NASA’s Astronomy Picture of the Day is a captivating image of a galaxy cluster captured by the James Webb Telescope.
The James Webb Space Telescope is impressing us with its capabilities with each passing day. NASA’s $10 billion space telescope has been capturing breathtaking images of far-off galaxies, star clusters, black holes and more. The space telescope was launched on December 25, 2021 and since then it has added many feathers in its cap. One such image was of Galaxy clusters, which are some of the largest structures in the universe, containing hundreds to thousands of galaxies bound together by gravity.
NASA’s Astronomy Picture of the Day is a captivating image of a galaxy cluster MACS0647 in which a cluster can be seen as distorted in the foreground. Moreover, light emitted by distant background galaxies is visible along the line of sight. The image was captured by a collaboration of space agencies such as NASAESA, CSA and a group of astronomers including Dan Coe (STScI), Rebecca Larson (UT), Yu-Yang Hsiao (JHU), using the James Webb Space Telescope.
Galaxy Clusters are also known to contain dark matter which is invisible to telescopes since it does not emit, absorb, or reflect any electromagnetic radiation.
Gravitational lensing by the galaxy cluster MACS0647 — in which the massive foreground cluster distorts and lenses the light emitted by distant background galaxies along the line of sight — is on vivid display here in this recent multi-color infrared image from the James Webb Space Telescope (JWST). In particular, the background source MACS0647-JD is seen to be lensed three times by the cluster.

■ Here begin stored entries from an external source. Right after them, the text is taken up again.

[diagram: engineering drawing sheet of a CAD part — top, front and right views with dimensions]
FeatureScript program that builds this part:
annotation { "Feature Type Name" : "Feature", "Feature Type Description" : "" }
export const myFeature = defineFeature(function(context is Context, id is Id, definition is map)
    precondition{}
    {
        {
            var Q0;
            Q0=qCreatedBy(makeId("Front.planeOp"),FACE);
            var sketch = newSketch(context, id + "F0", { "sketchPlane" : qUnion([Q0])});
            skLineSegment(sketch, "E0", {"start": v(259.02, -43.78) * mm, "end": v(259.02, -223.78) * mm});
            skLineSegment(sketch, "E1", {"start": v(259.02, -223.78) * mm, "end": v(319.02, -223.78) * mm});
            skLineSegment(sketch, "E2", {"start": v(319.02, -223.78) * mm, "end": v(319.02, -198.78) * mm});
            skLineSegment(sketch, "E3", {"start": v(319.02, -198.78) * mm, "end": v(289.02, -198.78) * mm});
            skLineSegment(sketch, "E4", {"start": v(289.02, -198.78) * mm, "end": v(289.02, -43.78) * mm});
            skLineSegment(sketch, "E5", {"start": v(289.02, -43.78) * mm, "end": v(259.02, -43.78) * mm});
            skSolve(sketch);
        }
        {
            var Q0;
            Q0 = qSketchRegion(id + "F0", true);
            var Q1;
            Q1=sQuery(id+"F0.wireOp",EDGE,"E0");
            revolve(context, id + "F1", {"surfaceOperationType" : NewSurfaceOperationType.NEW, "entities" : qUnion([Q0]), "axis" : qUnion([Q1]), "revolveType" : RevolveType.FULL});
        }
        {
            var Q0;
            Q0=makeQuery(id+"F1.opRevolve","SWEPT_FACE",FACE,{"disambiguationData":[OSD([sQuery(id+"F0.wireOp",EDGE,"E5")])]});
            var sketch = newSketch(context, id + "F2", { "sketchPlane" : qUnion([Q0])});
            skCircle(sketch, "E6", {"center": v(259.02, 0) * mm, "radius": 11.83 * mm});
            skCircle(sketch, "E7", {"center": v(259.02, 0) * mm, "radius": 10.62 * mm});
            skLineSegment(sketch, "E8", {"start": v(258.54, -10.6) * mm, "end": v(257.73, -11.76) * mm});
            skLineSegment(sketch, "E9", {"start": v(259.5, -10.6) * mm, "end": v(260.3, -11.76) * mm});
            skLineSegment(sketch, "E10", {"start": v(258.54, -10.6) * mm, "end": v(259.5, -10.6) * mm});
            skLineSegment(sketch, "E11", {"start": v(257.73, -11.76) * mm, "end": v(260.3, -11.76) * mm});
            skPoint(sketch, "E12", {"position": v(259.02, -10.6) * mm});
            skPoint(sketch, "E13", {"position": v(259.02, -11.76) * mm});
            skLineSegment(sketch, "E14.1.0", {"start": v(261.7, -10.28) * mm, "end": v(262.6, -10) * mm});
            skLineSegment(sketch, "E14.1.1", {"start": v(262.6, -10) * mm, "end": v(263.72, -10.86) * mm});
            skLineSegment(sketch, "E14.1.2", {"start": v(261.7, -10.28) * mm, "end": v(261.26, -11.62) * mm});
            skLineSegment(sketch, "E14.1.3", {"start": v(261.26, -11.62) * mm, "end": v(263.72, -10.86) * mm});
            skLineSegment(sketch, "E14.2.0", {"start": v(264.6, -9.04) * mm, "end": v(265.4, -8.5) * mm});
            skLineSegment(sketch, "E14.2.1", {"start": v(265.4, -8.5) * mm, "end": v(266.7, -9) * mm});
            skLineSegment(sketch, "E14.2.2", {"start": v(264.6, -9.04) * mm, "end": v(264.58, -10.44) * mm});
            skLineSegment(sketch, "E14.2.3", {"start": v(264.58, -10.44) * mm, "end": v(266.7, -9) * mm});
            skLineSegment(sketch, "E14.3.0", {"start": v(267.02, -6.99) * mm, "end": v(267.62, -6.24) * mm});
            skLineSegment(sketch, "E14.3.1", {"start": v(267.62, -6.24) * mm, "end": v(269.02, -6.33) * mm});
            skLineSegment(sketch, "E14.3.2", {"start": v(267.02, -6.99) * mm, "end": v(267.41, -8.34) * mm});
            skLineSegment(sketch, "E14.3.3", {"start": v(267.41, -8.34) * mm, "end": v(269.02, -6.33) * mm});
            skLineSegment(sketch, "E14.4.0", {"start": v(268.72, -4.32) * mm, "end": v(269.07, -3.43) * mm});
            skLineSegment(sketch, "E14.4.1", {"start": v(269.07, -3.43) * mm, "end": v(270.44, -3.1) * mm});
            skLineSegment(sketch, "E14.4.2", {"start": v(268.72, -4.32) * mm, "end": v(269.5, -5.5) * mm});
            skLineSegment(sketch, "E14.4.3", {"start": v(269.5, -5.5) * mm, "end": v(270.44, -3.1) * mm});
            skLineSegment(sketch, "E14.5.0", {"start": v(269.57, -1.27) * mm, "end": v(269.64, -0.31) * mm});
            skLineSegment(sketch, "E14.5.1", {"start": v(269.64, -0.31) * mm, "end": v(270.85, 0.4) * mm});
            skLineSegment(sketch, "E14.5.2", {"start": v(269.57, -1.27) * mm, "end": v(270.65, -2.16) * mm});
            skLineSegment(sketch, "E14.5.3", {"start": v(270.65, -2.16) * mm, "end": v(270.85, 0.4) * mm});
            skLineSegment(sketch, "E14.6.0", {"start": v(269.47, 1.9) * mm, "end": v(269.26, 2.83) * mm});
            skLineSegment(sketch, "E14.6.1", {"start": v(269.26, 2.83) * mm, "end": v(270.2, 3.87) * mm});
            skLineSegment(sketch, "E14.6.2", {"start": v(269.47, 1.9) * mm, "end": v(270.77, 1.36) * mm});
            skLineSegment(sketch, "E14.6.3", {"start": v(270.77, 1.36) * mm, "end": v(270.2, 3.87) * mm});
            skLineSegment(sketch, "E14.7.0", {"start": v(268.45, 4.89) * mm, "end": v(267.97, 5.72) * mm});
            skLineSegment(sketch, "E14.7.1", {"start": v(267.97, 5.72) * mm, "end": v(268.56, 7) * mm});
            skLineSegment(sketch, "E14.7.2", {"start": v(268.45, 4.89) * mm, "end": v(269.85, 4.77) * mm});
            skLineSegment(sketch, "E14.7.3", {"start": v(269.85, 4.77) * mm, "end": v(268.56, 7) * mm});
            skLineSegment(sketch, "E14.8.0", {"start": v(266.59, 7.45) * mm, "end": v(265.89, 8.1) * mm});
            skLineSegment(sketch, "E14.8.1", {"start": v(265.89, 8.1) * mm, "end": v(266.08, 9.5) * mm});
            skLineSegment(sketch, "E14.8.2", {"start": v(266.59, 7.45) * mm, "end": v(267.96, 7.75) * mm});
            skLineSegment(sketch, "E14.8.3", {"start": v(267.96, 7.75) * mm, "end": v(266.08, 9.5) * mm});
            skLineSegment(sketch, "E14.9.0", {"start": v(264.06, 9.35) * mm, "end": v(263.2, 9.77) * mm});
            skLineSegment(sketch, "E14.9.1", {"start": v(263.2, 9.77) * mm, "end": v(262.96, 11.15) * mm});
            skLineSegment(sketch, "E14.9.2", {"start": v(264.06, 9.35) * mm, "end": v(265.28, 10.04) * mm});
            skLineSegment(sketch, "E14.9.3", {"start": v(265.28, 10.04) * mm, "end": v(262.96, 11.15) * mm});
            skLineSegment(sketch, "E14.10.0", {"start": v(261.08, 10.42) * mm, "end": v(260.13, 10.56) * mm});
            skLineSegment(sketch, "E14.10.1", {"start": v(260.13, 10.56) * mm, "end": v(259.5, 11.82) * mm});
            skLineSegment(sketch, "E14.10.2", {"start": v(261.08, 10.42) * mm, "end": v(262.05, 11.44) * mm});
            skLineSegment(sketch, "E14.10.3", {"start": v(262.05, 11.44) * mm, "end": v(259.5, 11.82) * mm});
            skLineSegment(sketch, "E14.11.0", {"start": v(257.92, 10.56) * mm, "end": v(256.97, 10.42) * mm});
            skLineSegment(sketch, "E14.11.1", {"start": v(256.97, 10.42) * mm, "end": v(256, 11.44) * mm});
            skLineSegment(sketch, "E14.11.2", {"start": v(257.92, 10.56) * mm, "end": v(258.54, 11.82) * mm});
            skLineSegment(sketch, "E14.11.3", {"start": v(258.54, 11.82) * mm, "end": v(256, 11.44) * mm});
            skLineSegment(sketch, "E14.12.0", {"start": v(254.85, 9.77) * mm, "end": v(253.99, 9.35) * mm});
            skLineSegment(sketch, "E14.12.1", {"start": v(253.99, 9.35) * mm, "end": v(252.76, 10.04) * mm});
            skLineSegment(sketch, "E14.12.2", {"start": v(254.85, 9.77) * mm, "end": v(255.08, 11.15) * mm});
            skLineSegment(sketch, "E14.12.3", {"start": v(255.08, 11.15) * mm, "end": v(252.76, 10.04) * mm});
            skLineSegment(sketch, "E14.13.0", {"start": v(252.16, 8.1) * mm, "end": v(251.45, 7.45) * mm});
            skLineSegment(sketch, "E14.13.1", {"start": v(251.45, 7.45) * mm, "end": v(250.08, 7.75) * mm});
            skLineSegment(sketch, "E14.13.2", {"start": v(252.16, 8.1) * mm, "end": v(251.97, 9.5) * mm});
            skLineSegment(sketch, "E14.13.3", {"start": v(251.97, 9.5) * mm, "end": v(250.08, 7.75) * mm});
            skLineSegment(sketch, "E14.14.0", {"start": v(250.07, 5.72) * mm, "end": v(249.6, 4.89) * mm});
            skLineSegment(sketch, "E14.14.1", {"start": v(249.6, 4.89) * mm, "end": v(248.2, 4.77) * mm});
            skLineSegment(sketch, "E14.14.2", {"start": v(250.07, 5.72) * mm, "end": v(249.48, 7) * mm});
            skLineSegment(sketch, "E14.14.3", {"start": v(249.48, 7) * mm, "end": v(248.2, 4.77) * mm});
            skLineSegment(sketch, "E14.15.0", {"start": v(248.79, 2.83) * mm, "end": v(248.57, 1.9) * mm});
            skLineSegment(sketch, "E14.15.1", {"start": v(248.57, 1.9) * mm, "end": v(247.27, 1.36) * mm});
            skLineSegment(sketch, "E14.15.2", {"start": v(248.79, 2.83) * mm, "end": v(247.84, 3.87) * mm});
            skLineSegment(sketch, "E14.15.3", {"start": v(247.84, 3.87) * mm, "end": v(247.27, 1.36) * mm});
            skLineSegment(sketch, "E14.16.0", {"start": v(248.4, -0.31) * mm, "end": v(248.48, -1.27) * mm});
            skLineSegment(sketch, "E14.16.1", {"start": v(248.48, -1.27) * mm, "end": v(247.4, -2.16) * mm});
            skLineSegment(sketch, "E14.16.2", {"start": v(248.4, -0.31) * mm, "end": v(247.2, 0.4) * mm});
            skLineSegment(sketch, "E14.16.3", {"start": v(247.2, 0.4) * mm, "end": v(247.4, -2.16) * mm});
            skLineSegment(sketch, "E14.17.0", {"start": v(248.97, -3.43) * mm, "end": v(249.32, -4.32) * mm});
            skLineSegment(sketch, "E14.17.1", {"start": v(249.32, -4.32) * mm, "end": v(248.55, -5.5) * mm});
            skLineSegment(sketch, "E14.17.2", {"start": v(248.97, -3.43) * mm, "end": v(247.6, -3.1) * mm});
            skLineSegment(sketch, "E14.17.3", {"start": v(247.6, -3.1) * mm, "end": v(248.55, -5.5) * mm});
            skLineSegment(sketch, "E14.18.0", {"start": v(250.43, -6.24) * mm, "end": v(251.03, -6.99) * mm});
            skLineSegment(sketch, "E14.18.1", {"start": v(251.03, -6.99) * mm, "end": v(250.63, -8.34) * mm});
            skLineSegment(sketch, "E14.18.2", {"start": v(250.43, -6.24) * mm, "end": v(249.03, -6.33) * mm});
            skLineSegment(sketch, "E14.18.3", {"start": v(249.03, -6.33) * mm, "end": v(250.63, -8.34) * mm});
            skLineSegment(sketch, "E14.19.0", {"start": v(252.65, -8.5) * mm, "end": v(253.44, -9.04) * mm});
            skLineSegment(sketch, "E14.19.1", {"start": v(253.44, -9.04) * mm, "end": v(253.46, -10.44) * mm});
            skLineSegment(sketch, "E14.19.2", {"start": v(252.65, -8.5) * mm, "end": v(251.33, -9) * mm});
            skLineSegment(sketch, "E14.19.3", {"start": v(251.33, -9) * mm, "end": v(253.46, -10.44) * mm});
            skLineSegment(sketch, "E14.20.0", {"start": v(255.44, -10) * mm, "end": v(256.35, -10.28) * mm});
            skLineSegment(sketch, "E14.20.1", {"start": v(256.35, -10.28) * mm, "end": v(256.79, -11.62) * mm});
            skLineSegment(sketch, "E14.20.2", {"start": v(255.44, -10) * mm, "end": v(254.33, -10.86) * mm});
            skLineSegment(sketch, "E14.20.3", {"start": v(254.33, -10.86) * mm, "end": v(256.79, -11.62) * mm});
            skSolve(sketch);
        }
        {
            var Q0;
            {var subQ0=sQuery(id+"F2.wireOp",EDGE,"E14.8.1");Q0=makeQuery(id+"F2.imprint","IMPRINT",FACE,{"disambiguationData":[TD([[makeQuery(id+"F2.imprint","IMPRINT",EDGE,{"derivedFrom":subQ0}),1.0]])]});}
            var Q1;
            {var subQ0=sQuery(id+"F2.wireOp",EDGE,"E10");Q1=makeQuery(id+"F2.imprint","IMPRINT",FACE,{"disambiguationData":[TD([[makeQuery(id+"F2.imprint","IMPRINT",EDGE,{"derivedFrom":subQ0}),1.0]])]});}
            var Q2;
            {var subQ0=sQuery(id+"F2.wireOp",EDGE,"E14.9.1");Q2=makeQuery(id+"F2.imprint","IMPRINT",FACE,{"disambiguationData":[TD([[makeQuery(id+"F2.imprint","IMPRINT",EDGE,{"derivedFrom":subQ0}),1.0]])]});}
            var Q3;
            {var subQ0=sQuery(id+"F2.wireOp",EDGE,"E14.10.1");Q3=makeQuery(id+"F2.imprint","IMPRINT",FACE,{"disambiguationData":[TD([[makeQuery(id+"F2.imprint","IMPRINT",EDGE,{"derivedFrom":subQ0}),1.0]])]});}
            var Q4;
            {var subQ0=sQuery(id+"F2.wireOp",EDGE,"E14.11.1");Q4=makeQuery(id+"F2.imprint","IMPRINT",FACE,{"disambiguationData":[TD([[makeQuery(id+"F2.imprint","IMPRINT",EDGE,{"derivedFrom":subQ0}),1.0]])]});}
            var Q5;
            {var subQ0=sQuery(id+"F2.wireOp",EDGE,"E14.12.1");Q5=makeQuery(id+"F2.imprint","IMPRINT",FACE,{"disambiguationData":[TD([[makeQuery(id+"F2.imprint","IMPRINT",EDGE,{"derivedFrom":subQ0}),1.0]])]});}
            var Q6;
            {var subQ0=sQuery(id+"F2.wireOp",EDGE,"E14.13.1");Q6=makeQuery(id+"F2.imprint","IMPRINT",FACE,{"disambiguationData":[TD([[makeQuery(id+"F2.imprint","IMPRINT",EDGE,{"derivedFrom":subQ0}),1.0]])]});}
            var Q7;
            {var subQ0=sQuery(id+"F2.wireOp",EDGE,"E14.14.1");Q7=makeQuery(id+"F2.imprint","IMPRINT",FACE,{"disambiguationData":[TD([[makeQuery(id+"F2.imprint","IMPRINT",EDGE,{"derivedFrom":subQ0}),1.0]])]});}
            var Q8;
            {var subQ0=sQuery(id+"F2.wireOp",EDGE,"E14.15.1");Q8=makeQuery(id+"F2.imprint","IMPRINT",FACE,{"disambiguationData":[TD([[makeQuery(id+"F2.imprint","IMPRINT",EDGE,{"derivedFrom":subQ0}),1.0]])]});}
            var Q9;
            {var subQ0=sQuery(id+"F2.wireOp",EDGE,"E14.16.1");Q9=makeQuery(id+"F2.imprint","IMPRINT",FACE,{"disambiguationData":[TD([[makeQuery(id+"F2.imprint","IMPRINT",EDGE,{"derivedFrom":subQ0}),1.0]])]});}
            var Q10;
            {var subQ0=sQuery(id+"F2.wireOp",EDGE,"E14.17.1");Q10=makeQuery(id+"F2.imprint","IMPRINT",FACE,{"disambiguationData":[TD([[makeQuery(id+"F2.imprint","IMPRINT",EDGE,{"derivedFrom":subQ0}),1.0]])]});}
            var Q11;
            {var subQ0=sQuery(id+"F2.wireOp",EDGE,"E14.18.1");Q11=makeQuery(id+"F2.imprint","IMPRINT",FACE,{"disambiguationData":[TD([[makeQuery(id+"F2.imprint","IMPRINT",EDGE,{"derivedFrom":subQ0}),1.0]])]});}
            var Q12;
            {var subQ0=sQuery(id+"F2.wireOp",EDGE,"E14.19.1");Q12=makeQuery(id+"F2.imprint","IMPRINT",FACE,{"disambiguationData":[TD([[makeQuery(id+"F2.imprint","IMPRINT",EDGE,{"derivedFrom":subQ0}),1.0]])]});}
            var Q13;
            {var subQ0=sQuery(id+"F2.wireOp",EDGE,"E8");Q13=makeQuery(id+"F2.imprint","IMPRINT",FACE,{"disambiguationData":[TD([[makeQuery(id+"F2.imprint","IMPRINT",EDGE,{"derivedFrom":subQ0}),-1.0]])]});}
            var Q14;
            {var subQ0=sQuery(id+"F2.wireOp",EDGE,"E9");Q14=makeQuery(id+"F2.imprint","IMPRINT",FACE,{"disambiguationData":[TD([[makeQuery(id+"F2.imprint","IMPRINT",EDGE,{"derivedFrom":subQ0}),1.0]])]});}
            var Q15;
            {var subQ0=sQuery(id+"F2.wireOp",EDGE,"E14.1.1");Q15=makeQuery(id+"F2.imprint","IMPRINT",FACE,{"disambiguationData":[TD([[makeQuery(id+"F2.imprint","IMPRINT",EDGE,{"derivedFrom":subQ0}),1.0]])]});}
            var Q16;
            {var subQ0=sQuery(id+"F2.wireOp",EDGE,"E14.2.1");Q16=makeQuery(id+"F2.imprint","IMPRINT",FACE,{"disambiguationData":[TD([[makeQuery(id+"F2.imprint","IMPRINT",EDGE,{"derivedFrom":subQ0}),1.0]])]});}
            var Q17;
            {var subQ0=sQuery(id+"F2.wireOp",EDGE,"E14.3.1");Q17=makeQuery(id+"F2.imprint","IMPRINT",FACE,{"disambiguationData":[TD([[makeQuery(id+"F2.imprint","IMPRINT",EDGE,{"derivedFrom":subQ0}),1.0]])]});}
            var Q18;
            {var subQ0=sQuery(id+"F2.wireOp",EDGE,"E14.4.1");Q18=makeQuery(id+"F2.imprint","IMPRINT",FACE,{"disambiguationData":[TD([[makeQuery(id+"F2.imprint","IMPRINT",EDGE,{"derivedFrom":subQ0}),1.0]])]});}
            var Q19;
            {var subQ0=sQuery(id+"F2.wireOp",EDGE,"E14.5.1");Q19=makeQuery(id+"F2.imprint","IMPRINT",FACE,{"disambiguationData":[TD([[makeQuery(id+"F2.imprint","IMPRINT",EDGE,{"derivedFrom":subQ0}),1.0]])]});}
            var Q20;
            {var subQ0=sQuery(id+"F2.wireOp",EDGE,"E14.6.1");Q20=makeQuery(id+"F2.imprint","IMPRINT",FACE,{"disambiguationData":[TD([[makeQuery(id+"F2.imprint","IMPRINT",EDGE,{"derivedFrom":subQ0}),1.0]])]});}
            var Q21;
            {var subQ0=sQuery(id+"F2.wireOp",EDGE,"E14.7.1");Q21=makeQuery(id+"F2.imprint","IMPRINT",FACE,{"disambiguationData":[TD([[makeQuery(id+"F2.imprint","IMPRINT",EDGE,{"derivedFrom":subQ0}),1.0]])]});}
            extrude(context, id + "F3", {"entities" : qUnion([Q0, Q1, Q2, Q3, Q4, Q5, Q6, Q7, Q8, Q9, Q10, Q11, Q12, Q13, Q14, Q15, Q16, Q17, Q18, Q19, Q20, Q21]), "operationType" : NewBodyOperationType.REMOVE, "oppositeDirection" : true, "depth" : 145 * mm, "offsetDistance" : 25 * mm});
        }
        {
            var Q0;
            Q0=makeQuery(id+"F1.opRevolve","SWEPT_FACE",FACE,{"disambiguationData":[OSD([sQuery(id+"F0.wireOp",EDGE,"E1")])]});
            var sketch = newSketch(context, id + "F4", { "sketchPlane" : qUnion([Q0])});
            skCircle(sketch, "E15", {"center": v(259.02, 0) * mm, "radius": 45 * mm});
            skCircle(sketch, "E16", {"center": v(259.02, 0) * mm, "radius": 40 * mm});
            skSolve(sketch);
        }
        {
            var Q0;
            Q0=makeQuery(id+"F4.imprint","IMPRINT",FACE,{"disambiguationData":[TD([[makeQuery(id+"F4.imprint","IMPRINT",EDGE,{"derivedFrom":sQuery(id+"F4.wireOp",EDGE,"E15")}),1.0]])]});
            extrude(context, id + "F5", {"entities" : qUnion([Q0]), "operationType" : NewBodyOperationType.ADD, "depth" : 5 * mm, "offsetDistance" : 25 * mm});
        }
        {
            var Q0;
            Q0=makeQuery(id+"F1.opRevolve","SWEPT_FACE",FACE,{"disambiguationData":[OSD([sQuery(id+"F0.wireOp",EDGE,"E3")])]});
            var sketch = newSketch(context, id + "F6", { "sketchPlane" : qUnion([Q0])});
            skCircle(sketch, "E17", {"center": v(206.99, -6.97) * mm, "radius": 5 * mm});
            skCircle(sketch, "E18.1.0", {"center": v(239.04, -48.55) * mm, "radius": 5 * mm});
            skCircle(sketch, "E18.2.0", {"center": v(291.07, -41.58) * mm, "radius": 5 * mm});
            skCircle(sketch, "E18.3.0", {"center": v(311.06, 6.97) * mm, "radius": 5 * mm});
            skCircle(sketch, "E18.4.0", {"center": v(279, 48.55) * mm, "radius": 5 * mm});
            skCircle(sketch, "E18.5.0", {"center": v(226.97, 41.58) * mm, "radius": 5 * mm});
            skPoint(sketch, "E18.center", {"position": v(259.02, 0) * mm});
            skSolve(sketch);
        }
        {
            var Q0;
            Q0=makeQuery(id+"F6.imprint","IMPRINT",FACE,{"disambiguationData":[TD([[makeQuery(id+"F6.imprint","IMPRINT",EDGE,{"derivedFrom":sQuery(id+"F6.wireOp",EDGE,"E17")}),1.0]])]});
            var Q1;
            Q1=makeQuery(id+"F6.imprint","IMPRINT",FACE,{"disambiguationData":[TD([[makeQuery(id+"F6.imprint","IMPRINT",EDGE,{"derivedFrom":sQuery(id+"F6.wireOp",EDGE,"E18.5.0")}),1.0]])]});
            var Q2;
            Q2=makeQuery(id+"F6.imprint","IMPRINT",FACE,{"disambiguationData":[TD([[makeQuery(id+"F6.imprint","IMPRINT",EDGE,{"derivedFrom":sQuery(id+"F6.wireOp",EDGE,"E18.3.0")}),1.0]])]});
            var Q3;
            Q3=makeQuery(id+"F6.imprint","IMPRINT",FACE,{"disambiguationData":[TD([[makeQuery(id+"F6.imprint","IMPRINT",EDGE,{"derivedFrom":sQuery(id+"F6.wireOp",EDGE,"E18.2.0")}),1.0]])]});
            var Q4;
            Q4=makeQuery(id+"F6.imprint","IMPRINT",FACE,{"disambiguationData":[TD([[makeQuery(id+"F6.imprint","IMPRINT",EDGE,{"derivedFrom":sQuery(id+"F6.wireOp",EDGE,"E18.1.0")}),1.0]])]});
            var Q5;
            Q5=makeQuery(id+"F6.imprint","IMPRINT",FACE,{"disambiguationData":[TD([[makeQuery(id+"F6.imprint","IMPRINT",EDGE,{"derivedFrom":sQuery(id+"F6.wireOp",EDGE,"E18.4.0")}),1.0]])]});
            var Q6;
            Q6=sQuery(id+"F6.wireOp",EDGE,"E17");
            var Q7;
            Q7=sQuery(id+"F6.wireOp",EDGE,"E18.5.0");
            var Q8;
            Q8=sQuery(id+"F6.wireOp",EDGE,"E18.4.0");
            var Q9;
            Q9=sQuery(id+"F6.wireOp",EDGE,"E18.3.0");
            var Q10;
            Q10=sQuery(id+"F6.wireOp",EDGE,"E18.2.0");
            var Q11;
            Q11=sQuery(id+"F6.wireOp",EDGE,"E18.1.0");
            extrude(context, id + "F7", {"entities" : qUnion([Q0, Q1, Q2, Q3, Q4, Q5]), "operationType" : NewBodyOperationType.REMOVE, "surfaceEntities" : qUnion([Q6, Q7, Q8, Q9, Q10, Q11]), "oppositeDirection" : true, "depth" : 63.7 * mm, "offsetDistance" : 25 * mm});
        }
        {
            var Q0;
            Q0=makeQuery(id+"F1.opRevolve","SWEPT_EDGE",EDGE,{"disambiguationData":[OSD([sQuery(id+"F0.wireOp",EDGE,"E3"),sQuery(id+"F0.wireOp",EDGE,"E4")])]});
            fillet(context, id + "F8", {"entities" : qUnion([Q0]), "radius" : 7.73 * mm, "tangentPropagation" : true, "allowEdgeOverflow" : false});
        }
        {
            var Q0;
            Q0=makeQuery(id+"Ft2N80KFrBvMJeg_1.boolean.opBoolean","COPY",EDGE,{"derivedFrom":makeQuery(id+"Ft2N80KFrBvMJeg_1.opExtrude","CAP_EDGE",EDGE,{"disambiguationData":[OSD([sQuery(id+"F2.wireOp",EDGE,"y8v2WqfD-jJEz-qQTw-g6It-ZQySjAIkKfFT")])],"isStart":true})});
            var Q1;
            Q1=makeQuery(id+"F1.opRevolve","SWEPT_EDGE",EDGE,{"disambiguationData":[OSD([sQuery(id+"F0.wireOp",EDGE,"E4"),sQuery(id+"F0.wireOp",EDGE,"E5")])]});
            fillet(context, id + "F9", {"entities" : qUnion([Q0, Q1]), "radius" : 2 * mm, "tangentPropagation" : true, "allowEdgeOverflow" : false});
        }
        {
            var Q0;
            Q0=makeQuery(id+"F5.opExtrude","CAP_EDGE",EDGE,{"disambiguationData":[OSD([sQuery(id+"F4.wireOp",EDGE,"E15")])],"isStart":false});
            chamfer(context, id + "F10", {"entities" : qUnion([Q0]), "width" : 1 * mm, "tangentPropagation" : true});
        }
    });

When first discovered with the Hubble Space Telescope, MACS0647-JD was observed as an amorphous blob. With Webb though, this single source is revealed to be a pair or small group of galaxies. The colors of the MACS0647-JD objects are different as well — indicating differences potentially in the age or dust content of these galaxies. These new images provide rare examples of galaxies in an era only a few 100 million years after the Big Bang.